# Task instructions:
Please copy the data line for line, everything from the line containing "genus: Mitella" down to the line containing "locality: Shasta County.", with both of those lines included.

# Supplied material:
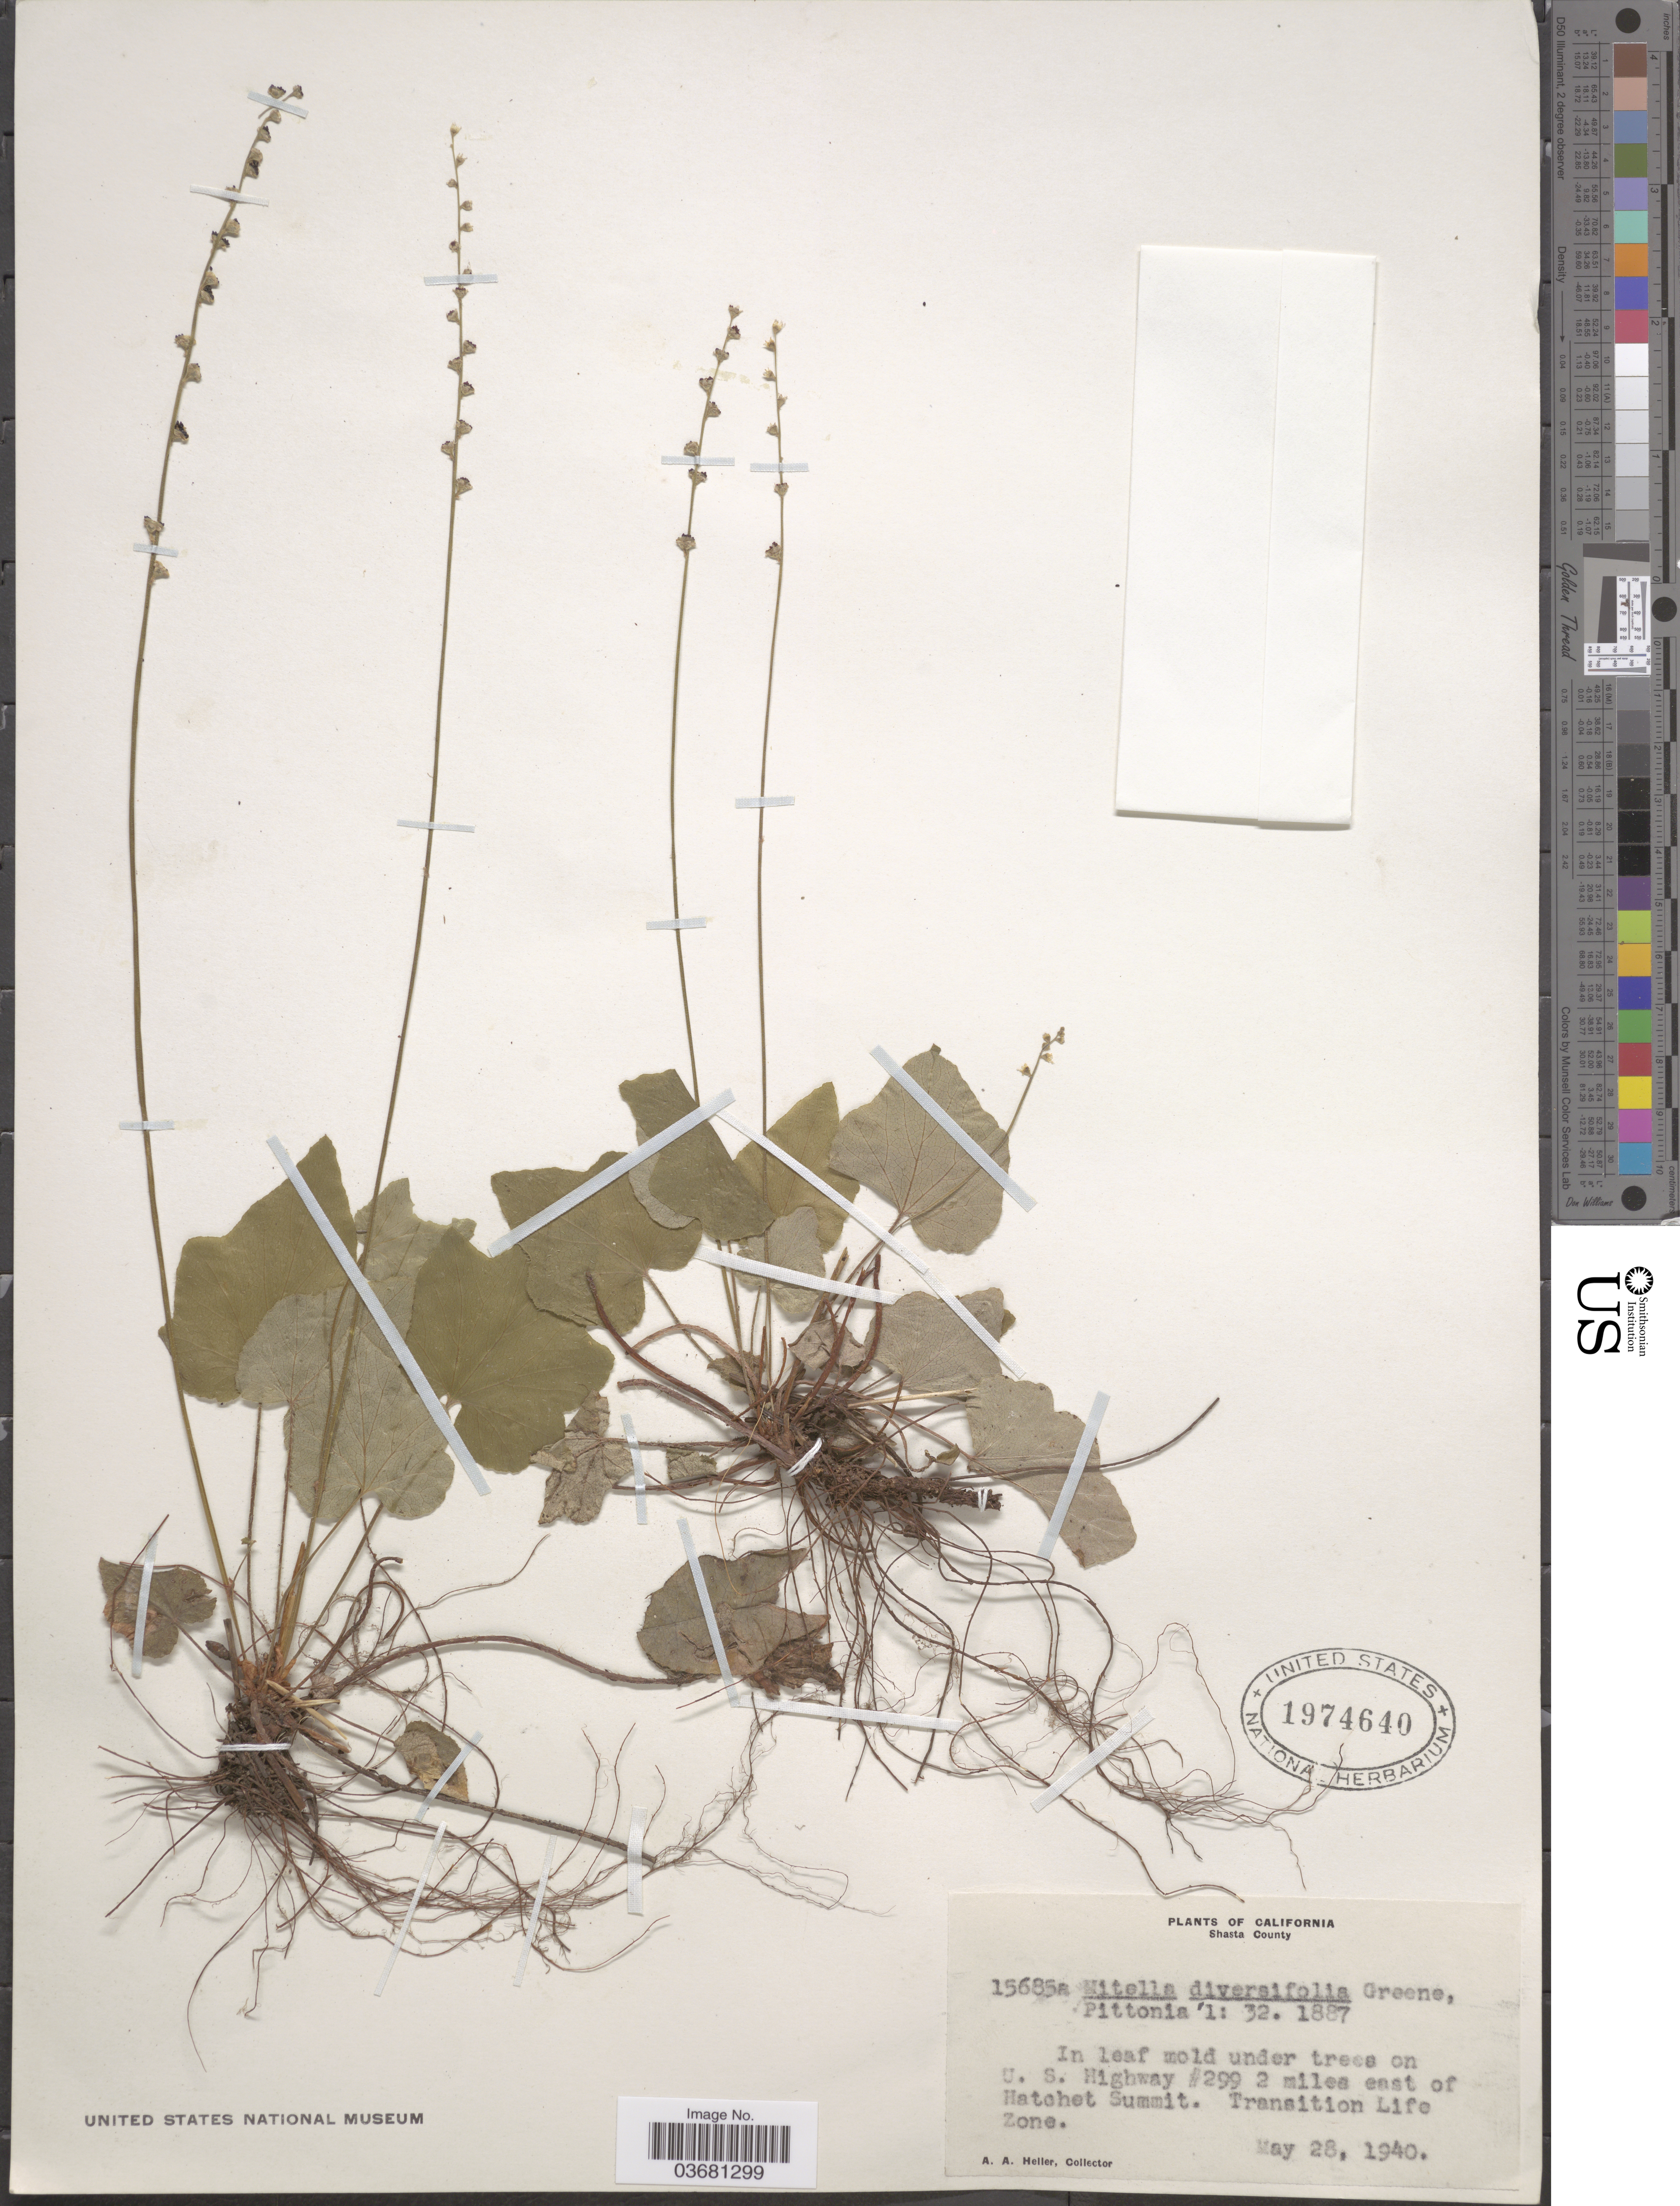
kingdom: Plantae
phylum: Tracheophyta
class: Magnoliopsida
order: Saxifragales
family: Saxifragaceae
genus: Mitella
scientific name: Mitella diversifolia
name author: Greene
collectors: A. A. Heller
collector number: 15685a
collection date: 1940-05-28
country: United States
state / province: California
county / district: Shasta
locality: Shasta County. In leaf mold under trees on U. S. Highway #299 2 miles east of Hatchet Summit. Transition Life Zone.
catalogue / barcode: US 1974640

--

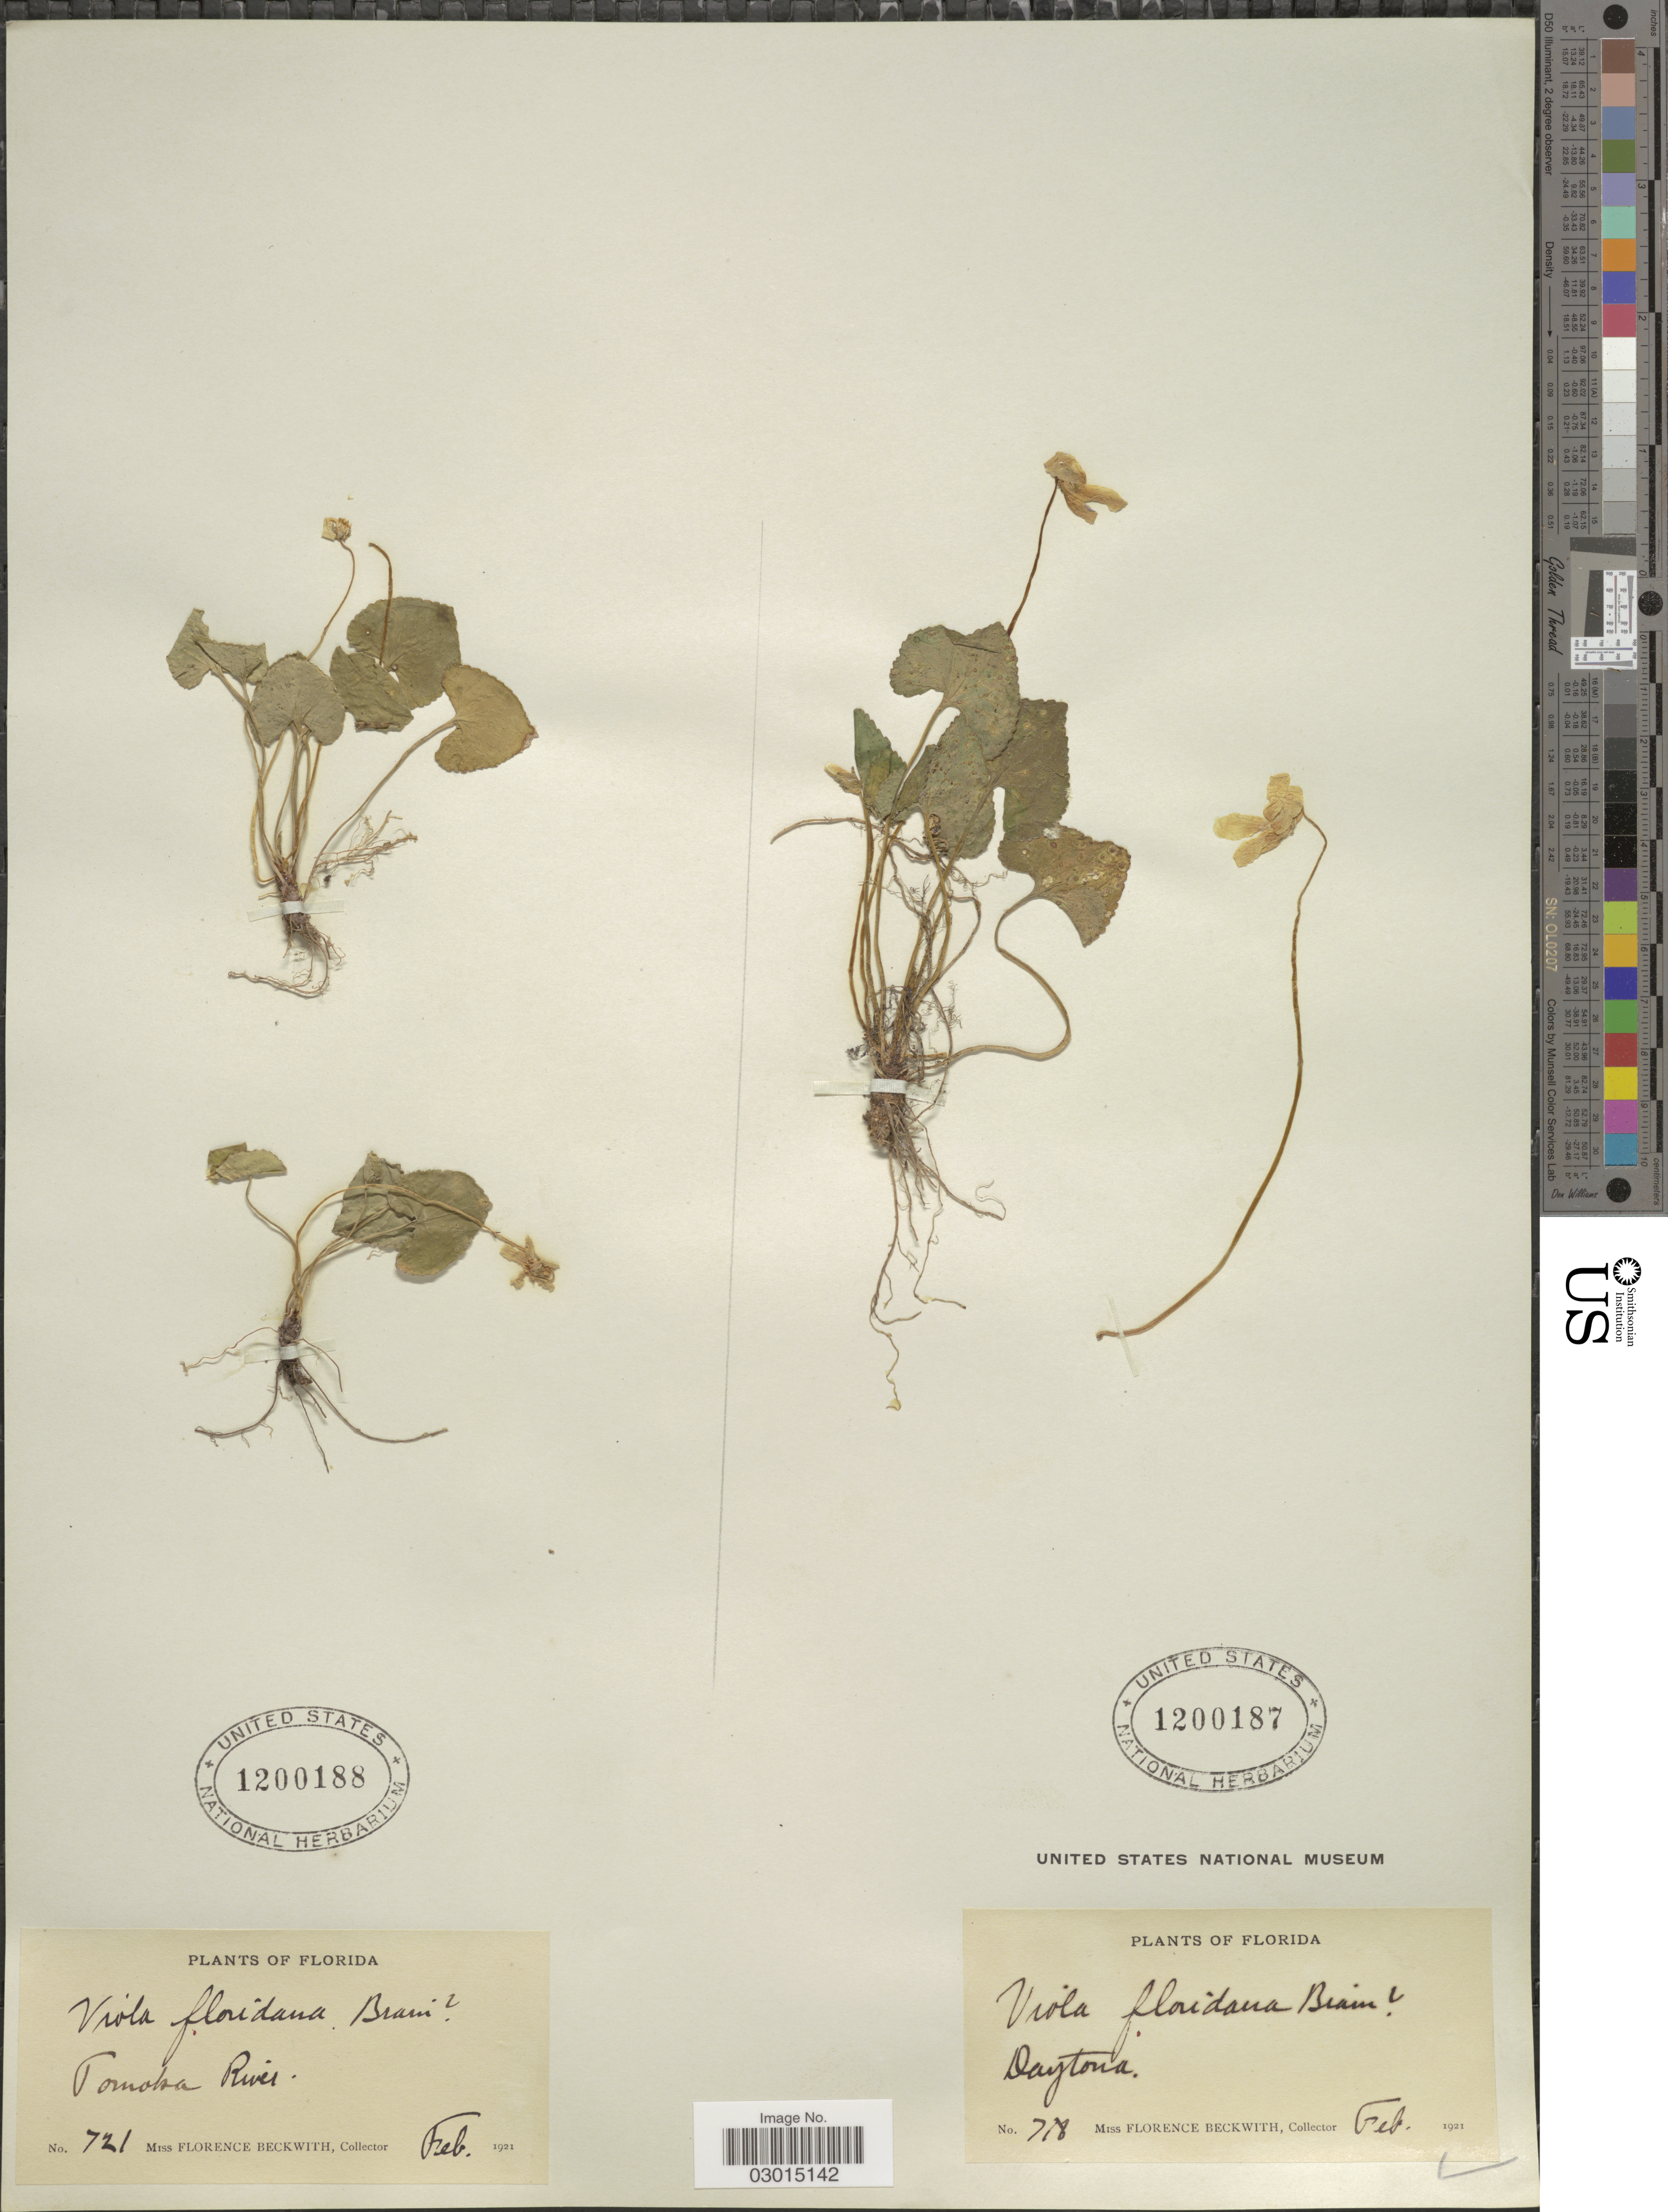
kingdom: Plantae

# Output for this task:
genus: Mitella
scientific name: Mitella diversifolia
name author: Greene
collectors: A. A. Heller
collector number: 15685a
collection date: 1940-05-28
country: United States
state / province: California
county / district: Shasta
locality: Shasta County. In leaf mold under trees on U. S. Highway #299 2 miles east of Hatchet Summit. Transition Life Zone.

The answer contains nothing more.